If you were there when Playboi Carti and Lil Uzi Vert dropped their first-ever collab, “Left Right,” in 2015, you may be eligible for senior health benefits. This release, and the short-lived Left Right Tour from 2016, marked the start of a bromance for the two self-proclaimed rockstars. They’ve dropped several tracks together and spent years teasing a joint-album, 16*29, before leaks and diverging life paths prevented it from properly materializing. For a while, it seemed like they wouldn’t collaborate again. Thankfully, Uzi and Carti have finally linked again on Music, joining forces on “Jumpin.” It’s a far cry from the bubbly effervescence of “Lookin” and “Wokeuplikethis*.” Here, they’re instead intoning from the bottom of their throats, tweaking off drugs in dark rooms. On the flip side, “Twin Trim” gives Uzi the space for a solo interlude, lilting over twinkling horns and smiley synths to bring back the shiny gleam of the old days.

TikTok Edit Music?

So, some of the singles from Carti’s storied 2024 run actually end up on Music, but they’re a bit different now. “Ketamine,” from last March, has been renamed to “K Pop” (that’s easier to market, right?); and the title of “H00dByAir” has been condensed to just “HBA,” with some key lines that are notably left out.

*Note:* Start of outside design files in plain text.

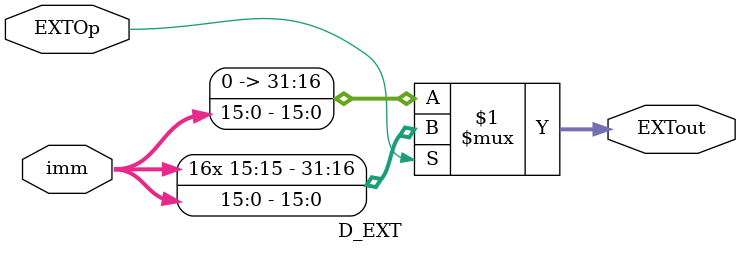
<source format=v>
`timescale 1ns / 1ps
`include "const.v"

module D_EXT (
    input [15:0] imm,
    input EXTOp,
    output [31:0] EXTout
);

    assign EXTout = EXTOp? {{16{imm[15]}}, imm} : {{16{1'b0}}, imm}; // signed : unsigned

endmodule
</source>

The most striking change, though, comes with “Evil J0rdan,” which has been reworked to have an entire instrumental intro tacked on. It’s extremely melodramatic, complete with wispy, muted vocals and guitar-driven ambience that appeared at live performances at festivals like Camp Flog Gnaw and Summer Smash last year. The live version’s abrasive, stuttering beat drop has had dedicated online fans in a headlock, resulting in a viral TikTok sound from a fan remake. It’s the first time Carti has adapted a live rendition of his music for a studio release, an act of fan service that surely has some kids geeking in high school chemistry right about now.